The transition to the new arrangements did not go well, as the franchisees were not prepared to accept certain aspects of the changes. There was considerable correspondence between the defendant and the franchisees, which culminated in the franchisees sending emails, on 5 October 2011, asserting that the franchise agreements were null and void and purporting to accept what they contended was Kendlebell's repudiatory breach of them. Kendlebell then served on the franchisees notice of breach and ultimately notice of termination. Matters between Kendlebell and the franchisees were resolved by Deeds of Termination and Release in December 2011 / January 2012.

The defendant continued to make payments to the claimant up to and including December 2011, but then sought to bring the Contractor Agreement to an end in February / March 2012. Its position was that the Contractor Agreement had been frustrated on or by 5 October 2011 because, by that date, the franchisees had made it plain that they regarded the franchise agreements as void or terminated or both, and had set up a rival business.

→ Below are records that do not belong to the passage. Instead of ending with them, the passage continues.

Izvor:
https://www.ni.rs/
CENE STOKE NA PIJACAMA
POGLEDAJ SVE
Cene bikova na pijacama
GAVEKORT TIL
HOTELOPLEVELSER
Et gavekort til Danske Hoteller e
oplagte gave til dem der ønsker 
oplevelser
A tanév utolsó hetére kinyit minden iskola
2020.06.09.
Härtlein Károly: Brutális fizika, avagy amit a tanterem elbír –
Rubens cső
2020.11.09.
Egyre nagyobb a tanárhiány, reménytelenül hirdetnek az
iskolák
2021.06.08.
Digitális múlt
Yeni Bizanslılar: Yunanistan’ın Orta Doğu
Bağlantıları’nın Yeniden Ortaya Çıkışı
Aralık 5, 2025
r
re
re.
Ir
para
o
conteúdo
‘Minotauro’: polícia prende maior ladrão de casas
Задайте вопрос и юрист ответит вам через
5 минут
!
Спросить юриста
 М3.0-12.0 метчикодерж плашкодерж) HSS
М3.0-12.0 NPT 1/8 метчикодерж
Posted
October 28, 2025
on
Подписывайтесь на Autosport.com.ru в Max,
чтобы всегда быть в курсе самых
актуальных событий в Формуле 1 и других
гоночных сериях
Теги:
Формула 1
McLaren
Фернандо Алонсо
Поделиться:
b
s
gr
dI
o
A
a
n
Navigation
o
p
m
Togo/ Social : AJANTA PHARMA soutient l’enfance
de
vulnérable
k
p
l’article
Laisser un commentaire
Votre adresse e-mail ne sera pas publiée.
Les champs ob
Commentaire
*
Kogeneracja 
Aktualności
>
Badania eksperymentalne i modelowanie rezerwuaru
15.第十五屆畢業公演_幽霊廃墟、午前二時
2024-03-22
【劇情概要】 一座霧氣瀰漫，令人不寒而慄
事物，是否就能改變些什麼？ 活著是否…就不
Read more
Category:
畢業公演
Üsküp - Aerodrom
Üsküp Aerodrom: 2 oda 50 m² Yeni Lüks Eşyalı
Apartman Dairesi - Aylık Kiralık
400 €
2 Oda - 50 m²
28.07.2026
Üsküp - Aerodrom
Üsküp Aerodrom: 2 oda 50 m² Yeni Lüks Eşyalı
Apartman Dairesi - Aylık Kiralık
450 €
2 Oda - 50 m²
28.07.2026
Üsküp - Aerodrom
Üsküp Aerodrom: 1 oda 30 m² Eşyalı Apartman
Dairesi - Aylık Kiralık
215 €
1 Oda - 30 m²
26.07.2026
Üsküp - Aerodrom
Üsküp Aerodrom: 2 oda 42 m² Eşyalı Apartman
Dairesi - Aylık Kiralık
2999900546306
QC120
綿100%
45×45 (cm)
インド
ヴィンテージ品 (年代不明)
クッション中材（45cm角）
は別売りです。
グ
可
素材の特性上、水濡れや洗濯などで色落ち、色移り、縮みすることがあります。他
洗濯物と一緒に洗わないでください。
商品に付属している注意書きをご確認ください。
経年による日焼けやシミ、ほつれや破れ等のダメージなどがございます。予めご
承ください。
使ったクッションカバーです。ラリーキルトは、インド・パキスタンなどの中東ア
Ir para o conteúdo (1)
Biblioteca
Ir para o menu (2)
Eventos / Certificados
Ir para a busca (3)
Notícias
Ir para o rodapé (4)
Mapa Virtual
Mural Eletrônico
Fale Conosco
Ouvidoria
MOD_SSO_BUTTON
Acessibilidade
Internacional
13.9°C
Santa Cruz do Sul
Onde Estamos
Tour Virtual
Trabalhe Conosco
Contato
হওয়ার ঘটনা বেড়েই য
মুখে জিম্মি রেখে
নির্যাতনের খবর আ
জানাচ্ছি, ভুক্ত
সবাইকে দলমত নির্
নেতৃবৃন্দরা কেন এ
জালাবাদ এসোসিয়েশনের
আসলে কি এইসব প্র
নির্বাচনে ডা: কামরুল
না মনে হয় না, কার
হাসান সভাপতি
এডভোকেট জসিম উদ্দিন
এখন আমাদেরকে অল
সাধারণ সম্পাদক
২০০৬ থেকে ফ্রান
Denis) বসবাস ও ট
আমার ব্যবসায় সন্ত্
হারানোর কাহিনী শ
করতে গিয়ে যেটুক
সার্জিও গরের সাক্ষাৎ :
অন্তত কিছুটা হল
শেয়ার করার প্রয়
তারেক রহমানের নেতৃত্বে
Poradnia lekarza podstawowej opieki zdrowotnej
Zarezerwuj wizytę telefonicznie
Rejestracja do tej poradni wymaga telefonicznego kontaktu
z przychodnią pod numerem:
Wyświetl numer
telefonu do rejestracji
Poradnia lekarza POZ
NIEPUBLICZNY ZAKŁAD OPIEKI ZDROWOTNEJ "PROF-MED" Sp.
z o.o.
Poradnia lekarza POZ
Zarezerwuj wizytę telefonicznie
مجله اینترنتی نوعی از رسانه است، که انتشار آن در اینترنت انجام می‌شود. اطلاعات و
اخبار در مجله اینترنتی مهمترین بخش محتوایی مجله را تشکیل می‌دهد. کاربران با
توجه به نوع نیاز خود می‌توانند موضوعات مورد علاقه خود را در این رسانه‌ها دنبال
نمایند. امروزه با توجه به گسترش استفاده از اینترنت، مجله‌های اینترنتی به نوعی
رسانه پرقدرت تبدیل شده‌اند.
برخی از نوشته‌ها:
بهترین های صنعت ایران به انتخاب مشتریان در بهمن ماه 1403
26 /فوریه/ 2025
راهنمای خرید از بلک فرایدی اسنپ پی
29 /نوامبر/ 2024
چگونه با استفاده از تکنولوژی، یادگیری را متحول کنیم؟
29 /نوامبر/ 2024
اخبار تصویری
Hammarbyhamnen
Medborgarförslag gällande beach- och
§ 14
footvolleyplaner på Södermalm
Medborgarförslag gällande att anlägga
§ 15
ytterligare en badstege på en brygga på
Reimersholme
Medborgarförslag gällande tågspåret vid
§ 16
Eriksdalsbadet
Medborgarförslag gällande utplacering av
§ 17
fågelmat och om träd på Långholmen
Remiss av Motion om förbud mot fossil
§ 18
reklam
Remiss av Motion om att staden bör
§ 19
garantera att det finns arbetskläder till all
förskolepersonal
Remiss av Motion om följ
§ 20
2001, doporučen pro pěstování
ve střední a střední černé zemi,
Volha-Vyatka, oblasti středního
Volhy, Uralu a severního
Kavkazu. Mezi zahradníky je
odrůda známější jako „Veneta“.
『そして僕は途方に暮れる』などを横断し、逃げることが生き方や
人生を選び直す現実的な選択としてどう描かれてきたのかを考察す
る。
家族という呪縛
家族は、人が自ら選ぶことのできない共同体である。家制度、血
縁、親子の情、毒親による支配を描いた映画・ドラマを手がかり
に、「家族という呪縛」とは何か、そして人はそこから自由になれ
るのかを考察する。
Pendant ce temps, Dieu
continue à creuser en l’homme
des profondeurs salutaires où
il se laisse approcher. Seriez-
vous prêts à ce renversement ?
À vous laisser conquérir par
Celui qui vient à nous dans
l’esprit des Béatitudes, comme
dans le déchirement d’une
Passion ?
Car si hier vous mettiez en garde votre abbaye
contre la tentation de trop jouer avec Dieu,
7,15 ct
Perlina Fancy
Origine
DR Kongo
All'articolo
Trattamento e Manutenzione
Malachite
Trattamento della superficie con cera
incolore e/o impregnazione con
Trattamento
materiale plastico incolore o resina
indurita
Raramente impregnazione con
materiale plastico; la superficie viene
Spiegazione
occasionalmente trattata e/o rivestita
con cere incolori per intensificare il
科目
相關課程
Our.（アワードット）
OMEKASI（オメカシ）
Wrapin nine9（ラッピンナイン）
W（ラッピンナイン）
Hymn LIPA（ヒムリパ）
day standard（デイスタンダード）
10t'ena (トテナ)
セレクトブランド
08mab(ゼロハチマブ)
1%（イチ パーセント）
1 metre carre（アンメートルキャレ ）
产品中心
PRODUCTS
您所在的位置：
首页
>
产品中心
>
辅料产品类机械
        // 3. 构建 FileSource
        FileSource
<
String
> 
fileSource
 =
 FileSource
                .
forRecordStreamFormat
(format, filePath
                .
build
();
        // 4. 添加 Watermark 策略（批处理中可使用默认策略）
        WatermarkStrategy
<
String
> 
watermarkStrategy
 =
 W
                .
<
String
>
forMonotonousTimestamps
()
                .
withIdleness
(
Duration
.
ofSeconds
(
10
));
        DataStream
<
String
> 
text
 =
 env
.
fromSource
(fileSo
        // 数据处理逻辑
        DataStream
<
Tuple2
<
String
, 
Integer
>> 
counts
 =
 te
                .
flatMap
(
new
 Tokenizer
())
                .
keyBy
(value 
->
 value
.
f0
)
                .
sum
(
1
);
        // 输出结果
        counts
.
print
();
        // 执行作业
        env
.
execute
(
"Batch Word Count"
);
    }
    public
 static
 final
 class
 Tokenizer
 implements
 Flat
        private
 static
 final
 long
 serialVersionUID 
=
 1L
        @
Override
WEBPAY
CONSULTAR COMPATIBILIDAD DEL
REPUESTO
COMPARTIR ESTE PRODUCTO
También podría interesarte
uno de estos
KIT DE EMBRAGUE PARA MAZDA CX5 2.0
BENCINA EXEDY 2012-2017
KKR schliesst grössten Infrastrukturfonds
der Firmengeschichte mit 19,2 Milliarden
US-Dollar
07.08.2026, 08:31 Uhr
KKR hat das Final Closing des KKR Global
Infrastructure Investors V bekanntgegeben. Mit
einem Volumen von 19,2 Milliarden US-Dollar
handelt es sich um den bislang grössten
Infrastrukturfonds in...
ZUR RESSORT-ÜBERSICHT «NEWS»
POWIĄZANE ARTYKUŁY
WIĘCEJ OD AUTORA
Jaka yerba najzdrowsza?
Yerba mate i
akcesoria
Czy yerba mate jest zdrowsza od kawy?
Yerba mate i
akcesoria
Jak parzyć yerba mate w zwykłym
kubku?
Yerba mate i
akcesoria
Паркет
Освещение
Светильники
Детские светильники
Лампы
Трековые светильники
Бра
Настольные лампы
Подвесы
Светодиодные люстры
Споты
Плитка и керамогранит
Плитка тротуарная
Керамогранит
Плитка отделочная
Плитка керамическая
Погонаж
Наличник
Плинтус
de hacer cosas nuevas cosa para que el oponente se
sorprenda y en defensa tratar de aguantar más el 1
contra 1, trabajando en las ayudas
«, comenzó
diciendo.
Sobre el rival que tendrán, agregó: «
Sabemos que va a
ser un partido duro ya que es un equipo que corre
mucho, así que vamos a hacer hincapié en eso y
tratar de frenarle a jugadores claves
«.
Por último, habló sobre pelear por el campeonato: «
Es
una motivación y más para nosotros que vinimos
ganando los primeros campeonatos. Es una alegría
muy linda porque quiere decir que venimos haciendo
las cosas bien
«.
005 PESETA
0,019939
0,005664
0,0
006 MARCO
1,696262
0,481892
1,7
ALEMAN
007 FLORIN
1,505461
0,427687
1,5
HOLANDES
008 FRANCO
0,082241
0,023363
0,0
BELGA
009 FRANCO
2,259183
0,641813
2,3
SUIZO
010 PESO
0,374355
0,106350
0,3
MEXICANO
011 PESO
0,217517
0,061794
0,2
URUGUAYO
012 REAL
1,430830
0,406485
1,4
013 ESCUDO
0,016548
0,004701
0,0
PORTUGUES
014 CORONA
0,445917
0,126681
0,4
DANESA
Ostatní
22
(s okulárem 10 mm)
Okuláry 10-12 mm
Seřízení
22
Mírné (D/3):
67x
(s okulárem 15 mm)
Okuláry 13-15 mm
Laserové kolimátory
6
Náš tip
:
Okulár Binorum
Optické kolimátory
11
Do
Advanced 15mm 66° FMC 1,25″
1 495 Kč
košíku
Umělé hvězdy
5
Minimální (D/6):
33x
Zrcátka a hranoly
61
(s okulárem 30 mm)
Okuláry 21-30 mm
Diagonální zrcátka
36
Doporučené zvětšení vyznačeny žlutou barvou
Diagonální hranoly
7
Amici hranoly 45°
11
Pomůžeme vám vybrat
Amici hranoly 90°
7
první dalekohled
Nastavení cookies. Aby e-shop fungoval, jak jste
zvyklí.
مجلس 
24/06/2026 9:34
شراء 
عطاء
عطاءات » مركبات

The County Court rejected the defendant's arguments based on frustration and gave judgment for the claimant. The defendant appealed.


The Court of Appeal dismissed the appeal.

The defendant argued that the whole purpose of the Contractor Agreement was to give help and assistance in the performance of the services laid out in clause 4.7 of the Services Agreement, which consisted of assisting with any aspect of the "Transition" to the new arrangements. The effect of the franchisees' emails of 5 October 2011 was that there was no realistic prospect of Kendlebell / the defendant securing the franchisees' acceptance of the new arrangements, and therefore the Contractor Agreement was frustrated.

The court did not accept this analysis for a number of reasons including the following.

  • The "Transition" was defined very broadly in the Services Agreement and included implementing the new arrangements for new customers or new business, not just customers introduced by the franchisees. If the franchisees refused to accept the new arrangements, the defendant could seek to recruit new customers to take telephone answering services provided under those arrangements, including by recruiting new franchisees. Under the Contractor Agreement, the defendant was entitled to call upon the services of the claimant for those purposes. In other words, the court did not accept that the services to be provided under the Contractor Agreement were limited to procuring the acceptance by the franchisees of the arrangements.
  • A frustrating event must be a supervening outside event which the parties could not reasonably be thought to have foreseen as a real possibility. The defendant's failure to persuade the franchisees to accept the new arrangements could not be said to fall into that category. It was recognised that franchisees might have objections to the changes; there was no basis upon which they could be compelled to accept them; and whether they did do so was dependent on the success or otherwise of negotiations with the defendant. In fact, the negotiations faltered in part because of the way in which, in their view, the franchisees were mistreated.

The court also noted that whether any given event is a frustrating event is, once the facts have been determined, a question of law. If so, the fact that the parties did not immediately treat it as a frustrating event does not alter the position. However, the parties' actions after the event may be a pointer to whether the event was in truth a frustrating one. In this respect it was striking that the defendant did not treat the contract as frustrated until some five months later. This was consistent with the court's conclusion that there was no frustrating event.